The perspective on her works was often obscured by the effects of her dazzling persona – the artist was a master of self-dramatization. Rama repeatedly depicts events from her own life, but the line between what she actually experienced and what she invented is blurred. These anecdotes are both poetic extensions and indispensable components of her artistic work.

La Casa Studio

− the live-in art studio in Turin

  • Detailed arrangement of utensils
  • The work table in Rama’s live-in art studio
  • Tubes and rubber tires staged like an installation
  • Another workstation in Rama‘s bedroom
  • Working materials and tools dramatically illuminated
  • Photos of Rama with friends cover the wall
  • Stacks of crates behind an exhibition poster of 1994

Claws, doll’s eyes, and bicycle inner tubes. The “Casa Studio Carol Rama” is so spectacular in its installation-like design that Italian Vogue wanted to photograph it.

For more than 70 years – from 1943 until her death in 2015 – Carol Rama lived and worked on the top floor of Via Napione 15 in Turin. From the late 1940s onwards, her live-in art studio was an unofficial meeting point for Turin’s intellectuals and creatives, with whom Rama cultivated lively exchanges. The apartment is regarded as an extension of her artistic sphere of influence. In it, an exuberant abundance of everyday objects and materials that the artist used in her works have been preserved and arranged on walls, shelves, and tables. Like a massive diorama of Rama and her creations, it gives the impression of a “work in progress”. While in her studio, one feels as if they are participating directly in the creative process when observing the cut-open tubes of paint, boxes full of dolls’ eyes, and stacks of shoemakers’ last.

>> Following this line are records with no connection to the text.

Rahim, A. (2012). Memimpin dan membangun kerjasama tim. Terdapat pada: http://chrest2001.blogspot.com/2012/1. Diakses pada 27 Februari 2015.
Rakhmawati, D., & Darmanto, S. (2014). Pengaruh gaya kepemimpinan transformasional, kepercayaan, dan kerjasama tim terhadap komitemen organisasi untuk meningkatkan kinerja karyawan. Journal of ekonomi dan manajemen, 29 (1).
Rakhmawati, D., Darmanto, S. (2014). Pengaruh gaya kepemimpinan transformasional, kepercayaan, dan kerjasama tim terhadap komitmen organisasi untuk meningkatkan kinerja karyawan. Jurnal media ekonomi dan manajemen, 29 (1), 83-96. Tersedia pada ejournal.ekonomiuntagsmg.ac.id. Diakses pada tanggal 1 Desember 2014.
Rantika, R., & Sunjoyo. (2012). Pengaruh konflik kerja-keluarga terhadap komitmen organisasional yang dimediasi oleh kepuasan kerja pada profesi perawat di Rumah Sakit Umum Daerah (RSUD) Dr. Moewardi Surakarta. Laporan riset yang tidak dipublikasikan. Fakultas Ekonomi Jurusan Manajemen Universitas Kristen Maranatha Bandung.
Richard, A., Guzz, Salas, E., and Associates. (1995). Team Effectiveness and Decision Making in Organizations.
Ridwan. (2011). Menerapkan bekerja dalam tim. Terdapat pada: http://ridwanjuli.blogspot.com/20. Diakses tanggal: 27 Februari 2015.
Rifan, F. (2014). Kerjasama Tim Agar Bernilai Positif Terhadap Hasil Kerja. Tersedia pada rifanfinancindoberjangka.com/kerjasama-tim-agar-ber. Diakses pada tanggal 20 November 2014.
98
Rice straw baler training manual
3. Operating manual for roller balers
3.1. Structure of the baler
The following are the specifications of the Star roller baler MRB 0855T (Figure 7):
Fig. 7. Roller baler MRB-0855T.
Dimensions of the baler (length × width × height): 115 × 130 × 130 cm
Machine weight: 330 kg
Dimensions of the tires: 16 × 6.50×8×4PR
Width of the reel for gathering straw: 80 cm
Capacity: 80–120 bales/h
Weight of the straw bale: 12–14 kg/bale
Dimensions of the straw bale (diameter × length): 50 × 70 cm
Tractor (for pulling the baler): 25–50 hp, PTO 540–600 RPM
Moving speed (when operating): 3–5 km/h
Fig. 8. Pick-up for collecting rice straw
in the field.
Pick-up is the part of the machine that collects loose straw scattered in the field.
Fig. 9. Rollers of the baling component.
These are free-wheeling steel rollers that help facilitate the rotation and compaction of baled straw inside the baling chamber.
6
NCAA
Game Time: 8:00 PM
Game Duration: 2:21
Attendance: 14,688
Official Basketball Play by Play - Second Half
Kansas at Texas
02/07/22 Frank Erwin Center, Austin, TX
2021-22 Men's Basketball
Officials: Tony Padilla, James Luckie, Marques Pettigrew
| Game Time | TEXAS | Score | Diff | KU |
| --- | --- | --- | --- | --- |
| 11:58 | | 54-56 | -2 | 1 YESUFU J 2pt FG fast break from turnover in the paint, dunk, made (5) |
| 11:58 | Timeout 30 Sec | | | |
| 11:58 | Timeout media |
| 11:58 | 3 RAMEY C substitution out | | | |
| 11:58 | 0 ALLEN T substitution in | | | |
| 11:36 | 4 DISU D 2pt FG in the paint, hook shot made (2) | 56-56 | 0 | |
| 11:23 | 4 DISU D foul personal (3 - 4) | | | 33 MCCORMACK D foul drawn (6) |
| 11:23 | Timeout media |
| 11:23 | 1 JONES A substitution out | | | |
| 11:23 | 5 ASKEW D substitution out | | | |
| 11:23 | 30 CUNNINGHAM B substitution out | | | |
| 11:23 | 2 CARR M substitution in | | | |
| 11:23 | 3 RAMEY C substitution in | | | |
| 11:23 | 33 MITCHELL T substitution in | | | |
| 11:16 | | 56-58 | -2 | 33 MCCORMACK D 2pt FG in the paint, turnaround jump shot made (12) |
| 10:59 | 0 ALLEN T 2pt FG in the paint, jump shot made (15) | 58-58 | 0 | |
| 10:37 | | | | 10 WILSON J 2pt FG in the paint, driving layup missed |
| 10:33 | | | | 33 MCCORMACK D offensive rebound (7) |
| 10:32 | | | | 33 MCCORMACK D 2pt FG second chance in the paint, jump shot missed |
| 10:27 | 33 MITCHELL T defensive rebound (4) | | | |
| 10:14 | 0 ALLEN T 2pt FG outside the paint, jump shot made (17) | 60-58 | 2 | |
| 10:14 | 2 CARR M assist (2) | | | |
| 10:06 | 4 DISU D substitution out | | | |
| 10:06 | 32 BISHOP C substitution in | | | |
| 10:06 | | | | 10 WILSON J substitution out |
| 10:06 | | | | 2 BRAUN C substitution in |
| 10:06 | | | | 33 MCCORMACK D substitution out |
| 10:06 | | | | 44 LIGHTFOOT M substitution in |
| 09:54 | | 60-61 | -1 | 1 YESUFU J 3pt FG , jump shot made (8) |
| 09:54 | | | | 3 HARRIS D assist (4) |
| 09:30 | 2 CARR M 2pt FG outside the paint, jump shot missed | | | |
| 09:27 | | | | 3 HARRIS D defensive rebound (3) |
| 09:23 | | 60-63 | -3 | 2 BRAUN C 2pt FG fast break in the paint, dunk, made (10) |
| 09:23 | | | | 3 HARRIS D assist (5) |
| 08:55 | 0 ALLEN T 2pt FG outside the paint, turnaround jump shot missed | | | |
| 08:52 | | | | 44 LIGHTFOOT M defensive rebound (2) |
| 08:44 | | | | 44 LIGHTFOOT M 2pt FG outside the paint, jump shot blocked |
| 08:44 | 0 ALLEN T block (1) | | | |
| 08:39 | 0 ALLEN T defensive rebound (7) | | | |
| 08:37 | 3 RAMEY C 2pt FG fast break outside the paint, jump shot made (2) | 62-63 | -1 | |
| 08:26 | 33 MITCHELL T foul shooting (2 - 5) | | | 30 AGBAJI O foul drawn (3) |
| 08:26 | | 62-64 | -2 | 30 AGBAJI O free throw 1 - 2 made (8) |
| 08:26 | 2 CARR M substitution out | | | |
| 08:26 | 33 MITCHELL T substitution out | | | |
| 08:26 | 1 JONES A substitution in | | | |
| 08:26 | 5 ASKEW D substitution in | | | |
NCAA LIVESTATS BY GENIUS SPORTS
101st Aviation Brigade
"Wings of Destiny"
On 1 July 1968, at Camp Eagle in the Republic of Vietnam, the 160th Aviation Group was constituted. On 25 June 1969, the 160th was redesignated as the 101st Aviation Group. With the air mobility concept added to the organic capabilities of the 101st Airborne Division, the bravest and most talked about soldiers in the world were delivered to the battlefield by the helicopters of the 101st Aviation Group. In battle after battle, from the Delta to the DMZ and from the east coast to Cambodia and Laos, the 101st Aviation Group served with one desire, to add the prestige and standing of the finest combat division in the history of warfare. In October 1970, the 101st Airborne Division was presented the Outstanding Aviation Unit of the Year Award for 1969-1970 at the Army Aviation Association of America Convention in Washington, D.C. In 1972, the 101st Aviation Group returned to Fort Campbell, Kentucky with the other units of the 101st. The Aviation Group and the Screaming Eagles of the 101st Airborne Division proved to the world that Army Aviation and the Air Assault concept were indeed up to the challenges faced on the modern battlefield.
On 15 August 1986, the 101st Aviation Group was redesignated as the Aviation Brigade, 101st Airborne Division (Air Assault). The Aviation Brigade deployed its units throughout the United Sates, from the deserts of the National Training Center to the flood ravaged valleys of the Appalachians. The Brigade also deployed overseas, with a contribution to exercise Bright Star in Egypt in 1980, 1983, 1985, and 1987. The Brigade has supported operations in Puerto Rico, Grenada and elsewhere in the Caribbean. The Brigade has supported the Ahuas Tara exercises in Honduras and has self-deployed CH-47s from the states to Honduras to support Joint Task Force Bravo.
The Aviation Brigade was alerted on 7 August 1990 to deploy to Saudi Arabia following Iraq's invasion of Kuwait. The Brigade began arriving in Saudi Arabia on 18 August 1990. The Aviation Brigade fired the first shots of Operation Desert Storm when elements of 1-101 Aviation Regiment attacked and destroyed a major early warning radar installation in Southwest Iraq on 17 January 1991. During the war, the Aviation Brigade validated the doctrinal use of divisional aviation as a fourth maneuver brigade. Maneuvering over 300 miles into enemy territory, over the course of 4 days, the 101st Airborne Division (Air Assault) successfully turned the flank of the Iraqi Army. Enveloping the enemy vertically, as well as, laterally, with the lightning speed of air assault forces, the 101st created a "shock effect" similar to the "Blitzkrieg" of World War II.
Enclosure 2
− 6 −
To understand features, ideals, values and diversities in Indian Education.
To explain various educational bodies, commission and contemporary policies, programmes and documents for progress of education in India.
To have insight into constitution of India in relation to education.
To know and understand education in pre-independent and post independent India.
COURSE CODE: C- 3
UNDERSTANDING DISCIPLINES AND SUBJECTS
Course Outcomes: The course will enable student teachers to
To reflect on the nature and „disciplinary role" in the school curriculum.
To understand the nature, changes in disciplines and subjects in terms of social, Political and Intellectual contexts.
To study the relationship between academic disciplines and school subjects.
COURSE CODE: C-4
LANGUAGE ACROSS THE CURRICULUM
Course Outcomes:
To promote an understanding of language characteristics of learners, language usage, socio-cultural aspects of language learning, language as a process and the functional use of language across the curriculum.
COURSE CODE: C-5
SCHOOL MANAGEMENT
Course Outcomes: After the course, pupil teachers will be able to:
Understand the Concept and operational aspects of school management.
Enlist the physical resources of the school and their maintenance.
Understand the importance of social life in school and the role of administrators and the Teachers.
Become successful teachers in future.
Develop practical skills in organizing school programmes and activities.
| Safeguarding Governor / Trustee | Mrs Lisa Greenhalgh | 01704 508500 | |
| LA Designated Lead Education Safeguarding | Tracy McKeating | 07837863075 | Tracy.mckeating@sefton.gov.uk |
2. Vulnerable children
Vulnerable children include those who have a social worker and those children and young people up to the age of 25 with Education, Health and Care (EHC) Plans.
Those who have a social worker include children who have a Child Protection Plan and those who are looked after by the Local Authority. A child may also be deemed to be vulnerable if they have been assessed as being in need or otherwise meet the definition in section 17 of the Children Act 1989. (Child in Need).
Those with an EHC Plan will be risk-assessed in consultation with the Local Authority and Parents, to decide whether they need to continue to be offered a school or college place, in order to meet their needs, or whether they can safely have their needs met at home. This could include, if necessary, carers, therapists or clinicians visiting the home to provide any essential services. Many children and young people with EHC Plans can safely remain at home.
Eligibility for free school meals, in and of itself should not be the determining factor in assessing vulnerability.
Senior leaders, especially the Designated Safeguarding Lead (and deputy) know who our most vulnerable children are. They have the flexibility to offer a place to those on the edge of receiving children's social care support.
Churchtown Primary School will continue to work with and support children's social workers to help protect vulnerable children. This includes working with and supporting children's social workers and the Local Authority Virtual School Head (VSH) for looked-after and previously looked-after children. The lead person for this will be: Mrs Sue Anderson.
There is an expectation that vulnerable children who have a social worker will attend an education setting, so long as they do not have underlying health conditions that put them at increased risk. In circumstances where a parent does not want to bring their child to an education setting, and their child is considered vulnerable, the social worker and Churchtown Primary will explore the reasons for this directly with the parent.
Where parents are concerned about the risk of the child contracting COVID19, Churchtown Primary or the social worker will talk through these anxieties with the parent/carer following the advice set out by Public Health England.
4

Turin – a center of art in Italy

Turin’s landmark, the Mole Antonelliana

After World War II, Turin became one of Italy’s centers for art. It was here that avant-garde movements such as “Arte Povera” emerged. Many of the most prominent Italian artists worked here, including Felice Casorati, Albino Galvano, and Mario and Marisa Merz. “Artissima”, one of the most important contemporary art fairs in Italy, has been held here every year since 1994.

Due to its location, the city has played an important role in power politics for centuries and was the capital of Italy from 1861 to 1865. Architectural evidence of its political history can be seen today in the antique Roman ruins, Baroque palaces, and Art Nouveau neighborhoods. It is also known as a center of industry and the original production location of the “Fiat” automotive brand. Presently, Turin is the capital of the Piedmont region. With a population of almost 850,000, it is currently Italy’s fourth-largest city.